The Copper Mine on Virgin Gorda, British Virgin Islands, is a national park containing the ruins of an abandoned 19th-century copper mine.

== Early history ==
According to local lore, copper ore was first extracted by Spanish adventurers in the 1600s. There is no documentary evidence for this theory. However, in 1725, remnants of a ruined mine tunnel were discovered in Mine Hill.

After the islands came under British control, the Copper Mine was constructed in 1837 and its first shaft was sunk in 1838. In two separate periods over the next 24 years, 36 Cornish miners extracted ore from this site with the aid of some 140 British Virgin Islands workmen. The ore which was extracted was sent by road to Spanish Town (the largest settlement and harbour on Virgin Gorda) along coppermine road (originally built by the miners), and then by ship to Wales and; on the return trip the ships would carry provisions, wood for construction, wages for the workers, and coal with which to power their steam engine.

The mine was abandoned in 1862 and was never reopened. Parts of the original stack, the engine house, and the main building are all that remain. Several of the Cornish miners started families with native women and there are descendants living in the Virgin Islands to this day.

No plans are known to exist of the workings, however, it was recorded that by 1869 they were at a depth of 40 fathoms (240 ft) and that the levels extended under the sea.

==Beam engine==

The beam engine at the Virgin Gorda copper mine is the oldest surviving Cornish beam engine in the world. The engine and beam were manufactured by the Perran Foundry, Cornwall, in 1836 and brought to the site in 1840 having previously worked at a mine in Cornwall. The beam is now located on the beach in Handsome Bay, Virgin Gorda.

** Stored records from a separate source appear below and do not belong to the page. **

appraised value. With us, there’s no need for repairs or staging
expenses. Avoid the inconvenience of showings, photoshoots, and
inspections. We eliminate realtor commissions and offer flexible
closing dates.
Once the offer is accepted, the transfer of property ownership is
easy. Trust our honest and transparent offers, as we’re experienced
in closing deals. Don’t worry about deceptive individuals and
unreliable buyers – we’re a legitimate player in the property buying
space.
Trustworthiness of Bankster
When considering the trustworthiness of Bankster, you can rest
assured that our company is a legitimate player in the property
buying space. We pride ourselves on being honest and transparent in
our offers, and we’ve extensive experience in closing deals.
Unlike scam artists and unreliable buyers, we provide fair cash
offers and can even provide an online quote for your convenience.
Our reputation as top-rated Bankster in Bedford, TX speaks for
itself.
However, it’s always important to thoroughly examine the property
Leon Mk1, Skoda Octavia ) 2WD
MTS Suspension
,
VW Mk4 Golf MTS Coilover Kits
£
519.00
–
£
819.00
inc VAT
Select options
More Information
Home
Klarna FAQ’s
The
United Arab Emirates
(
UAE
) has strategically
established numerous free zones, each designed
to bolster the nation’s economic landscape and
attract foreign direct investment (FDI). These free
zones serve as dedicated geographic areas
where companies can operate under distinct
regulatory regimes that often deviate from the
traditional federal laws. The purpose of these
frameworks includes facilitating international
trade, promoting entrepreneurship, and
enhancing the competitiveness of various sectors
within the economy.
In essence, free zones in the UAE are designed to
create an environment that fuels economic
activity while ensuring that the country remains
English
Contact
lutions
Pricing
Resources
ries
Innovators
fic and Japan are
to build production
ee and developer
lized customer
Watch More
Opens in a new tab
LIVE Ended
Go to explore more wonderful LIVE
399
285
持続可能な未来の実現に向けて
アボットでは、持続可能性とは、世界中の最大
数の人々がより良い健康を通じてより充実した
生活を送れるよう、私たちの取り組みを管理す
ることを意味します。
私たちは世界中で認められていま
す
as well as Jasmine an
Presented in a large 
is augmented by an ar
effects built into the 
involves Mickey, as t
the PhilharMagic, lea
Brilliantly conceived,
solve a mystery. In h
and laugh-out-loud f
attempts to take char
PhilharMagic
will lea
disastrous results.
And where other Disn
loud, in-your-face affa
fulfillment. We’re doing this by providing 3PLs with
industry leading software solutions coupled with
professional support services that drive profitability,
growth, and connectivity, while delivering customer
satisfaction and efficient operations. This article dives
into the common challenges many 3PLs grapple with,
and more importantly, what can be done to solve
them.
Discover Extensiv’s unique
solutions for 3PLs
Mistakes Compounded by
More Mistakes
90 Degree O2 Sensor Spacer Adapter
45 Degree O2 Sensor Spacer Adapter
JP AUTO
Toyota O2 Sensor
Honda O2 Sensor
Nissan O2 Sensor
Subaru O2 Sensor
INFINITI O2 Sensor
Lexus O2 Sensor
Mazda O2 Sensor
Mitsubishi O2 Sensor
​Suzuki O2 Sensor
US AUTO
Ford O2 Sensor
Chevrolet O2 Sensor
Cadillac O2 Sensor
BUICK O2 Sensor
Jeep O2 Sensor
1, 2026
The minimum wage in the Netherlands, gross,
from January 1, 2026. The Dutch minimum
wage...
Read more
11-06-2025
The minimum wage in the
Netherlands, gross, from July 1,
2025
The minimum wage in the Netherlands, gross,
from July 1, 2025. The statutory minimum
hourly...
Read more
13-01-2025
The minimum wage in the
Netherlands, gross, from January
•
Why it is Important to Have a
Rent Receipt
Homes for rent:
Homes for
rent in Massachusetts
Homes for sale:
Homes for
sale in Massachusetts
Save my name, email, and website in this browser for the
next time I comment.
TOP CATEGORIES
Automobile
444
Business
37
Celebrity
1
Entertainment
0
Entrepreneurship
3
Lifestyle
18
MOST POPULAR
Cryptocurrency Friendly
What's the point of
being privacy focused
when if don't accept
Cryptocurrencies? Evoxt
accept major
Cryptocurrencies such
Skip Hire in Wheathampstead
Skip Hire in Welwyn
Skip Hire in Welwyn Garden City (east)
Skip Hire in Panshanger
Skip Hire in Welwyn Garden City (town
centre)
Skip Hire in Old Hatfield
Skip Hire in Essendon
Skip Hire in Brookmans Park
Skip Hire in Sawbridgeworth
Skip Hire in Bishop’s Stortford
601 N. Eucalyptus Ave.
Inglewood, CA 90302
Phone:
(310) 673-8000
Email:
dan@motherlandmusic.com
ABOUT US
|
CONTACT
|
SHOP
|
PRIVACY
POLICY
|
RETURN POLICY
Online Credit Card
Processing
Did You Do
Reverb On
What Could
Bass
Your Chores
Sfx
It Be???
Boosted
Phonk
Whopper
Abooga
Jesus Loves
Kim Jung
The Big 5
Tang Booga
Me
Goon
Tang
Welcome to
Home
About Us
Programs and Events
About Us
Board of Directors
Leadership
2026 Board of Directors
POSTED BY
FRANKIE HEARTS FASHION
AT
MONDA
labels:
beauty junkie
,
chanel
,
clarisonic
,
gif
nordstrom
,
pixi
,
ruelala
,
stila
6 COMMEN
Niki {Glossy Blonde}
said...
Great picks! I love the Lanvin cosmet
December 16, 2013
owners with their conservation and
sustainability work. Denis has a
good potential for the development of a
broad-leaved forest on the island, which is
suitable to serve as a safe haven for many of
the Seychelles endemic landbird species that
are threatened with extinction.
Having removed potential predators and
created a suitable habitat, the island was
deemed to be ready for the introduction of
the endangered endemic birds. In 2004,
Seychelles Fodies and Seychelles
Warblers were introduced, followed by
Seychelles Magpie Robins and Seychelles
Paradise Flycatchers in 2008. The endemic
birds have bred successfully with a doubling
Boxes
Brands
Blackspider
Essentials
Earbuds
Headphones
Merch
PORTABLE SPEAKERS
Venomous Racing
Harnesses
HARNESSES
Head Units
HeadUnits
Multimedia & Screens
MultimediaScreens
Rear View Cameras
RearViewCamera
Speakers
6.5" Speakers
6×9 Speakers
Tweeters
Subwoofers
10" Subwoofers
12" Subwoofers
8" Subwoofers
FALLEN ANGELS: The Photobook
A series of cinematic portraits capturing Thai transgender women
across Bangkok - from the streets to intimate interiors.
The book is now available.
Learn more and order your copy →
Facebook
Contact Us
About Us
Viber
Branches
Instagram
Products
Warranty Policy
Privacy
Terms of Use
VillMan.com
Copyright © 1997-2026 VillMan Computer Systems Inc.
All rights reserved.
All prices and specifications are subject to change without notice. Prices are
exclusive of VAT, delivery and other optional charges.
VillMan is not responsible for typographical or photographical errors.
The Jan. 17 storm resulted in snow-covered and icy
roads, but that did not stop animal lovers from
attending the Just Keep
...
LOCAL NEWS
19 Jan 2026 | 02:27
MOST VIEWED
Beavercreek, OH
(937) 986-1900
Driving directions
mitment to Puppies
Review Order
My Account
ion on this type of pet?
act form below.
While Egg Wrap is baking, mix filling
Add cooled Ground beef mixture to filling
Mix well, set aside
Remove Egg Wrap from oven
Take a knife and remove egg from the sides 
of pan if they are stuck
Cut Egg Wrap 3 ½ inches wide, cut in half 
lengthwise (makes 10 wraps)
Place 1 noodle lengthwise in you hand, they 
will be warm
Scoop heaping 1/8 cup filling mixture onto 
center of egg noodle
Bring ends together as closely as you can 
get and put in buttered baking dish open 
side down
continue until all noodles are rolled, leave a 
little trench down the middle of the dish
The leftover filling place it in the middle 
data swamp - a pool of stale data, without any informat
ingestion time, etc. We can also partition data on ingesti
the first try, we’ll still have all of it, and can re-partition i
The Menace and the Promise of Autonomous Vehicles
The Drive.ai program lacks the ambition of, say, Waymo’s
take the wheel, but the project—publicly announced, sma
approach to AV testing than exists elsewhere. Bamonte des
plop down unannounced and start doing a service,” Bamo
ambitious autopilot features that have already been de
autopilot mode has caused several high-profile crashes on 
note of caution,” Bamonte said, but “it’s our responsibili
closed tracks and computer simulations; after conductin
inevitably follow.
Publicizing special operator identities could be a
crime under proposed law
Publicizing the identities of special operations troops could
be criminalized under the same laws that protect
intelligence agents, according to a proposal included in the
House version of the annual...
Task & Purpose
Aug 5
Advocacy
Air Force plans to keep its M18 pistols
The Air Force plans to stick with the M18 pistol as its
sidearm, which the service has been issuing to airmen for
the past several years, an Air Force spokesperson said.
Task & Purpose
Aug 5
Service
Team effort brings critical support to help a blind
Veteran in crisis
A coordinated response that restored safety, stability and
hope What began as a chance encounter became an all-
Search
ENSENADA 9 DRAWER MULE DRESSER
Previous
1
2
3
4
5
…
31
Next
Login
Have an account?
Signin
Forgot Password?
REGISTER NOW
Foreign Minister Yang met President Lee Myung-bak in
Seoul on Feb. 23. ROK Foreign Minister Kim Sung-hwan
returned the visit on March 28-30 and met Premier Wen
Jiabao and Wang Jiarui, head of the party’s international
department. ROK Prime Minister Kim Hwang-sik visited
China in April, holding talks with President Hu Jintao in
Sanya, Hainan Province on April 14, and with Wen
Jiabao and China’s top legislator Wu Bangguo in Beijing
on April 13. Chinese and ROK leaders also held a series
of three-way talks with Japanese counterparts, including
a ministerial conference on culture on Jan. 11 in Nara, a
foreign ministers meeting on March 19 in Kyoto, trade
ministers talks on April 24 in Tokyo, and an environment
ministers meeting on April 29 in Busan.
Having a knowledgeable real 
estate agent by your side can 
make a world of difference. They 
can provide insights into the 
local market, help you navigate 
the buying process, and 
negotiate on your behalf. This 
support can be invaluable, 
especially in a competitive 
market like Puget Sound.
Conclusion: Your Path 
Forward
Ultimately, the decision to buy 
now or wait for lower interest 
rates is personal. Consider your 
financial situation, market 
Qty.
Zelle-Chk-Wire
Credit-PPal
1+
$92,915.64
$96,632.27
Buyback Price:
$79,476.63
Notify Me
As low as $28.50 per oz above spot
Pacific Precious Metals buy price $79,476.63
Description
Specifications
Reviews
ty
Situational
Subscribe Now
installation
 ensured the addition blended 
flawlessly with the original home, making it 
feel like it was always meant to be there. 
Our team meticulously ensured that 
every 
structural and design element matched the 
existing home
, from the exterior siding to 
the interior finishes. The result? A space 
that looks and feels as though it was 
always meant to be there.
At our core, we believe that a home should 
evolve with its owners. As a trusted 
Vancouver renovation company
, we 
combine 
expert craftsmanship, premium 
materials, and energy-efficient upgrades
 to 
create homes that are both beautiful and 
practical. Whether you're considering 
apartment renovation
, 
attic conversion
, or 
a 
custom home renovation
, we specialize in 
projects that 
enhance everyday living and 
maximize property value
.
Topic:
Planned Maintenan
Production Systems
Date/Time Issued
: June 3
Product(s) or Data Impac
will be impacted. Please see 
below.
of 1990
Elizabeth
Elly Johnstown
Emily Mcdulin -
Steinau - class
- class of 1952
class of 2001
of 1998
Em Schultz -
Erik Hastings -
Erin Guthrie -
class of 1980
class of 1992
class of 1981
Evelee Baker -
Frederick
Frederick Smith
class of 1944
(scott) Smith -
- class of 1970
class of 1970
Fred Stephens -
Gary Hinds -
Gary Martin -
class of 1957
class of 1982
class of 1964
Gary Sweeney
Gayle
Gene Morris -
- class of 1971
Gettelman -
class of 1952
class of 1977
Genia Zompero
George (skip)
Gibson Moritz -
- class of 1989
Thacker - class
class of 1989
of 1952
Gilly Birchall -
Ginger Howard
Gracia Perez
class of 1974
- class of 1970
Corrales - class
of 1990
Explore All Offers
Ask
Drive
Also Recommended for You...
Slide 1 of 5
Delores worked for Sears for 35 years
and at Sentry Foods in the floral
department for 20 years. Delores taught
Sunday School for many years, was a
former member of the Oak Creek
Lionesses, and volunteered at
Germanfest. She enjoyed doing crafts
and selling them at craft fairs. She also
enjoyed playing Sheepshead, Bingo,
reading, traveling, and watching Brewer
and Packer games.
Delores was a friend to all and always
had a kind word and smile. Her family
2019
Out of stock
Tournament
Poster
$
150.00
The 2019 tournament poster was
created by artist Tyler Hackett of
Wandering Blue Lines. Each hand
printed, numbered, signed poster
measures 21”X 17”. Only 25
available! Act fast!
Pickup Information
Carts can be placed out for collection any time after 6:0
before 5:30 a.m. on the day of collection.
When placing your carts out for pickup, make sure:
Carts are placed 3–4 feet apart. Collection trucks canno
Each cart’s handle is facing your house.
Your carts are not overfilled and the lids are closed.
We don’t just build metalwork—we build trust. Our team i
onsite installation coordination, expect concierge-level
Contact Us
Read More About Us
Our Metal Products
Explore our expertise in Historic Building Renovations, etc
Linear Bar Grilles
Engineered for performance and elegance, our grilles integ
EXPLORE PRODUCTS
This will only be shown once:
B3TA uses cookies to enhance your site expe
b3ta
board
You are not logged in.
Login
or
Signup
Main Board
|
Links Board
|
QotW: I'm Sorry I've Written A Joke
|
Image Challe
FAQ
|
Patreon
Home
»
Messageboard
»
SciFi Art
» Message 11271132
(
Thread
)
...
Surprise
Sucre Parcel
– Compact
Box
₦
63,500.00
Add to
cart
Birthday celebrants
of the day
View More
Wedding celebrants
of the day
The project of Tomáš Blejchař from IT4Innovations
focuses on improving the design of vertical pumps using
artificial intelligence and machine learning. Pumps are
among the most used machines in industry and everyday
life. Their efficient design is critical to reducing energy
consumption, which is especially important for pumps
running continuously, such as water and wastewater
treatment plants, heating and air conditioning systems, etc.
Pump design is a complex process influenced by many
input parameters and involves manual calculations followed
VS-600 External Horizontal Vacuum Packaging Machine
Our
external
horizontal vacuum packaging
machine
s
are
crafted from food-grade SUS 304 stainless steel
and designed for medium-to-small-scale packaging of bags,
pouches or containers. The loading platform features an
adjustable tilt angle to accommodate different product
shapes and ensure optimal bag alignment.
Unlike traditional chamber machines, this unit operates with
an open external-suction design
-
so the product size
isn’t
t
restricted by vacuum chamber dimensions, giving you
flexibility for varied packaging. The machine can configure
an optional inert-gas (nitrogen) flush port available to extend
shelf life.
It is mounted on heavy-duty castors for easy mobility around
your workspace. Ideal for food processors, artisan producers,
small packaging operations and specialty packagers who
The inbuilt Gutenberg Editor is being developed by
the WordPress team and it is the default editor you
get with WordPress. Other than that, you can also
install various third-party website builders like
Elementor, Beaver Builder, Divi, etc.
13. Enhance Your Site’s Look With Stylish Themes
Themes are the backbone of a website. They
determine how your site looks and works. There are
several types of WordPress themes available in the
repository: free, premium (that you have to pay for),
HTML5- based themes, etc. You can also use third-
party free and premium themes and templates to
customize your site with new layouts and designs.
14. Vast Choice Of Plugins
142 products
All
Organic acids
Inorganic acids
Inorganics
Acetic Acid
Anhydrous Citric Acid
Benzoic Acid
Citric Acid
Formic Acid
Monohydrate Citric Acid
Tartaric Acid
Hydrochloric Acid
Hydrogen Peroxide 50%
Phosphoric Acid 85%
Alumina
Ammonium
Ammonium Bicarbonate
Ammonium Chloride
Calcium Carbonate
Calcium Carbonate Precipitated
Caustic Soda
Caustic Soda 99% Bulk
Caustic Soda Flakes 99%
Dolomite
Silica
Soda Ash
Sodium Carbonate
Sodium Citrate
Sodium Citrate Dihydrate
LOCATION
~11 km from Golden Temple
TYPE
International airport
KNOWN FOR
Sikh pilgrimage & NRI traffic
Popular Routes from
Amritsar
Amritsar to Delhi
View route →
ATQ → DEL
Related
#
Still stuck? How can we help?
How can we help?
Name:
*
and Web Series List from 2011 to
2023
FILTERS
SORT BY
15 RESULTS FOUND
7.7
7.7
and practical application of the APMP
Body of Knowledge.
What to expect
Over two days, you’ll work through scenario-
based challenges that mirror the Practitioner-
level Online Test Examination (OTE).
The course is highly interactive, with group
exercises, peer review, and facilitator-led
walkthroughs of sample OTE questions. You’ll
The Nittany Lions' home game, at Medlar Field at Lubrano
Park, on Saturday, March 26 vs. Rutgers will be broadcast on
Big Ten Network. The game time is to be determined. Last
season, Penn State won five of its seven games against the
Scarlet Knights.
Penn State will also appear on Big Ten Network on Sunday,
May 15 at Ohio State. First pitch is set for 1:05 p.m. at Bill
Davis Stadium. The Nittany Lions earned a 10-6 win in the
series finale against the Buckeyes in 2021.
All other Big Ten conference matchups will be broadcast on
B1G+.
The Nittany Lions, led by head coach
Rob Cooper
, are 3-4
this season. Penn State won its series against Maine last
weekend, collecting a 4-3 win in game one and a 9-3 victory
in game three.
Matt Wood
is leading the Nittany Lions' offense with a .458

The engine was of typical Cornish construction with a cylinder of 40 inches. It was the workhorse of the mine, being used to pump water from the mine, raise the copper ore up the shafts and to power the ore-dressing machinery. A Cornish boiler produced steam to drive the engine. These boilers were the first to use high-pressure steam and were invented in 1815 by the Cornish engineer Richard Trevithick (who also invented the first steam road locomotive).

==Today==

The Copper Mine is a protected site and tourist attraction. However, it is in a perilous state, and sits in a position which is particularly exposed to hurricanes.

The Copper Mine Committee, in cooperation with the National Parks Trust of the British Virgin Islands, has undertaken to reconstruct the site using the footprint of the buildings and plans developed by archaeologists familiar with the work of these Cornish miners and their engineers. However, such plans have not been implemented.

==Minerals==

Notwithstanding the abandoning of the mine, rich veins of copper are still visible on the point today, although not remotely in the quantities which would make modern commercial mining economic. Also, lying loosely around the site are various other rock specimens, including malachite, carbonate of copper; quartz containing copper-iron sulfide; and molybdenite. It has been suggested that a local cottage industry could have started making semiprecious jewellery.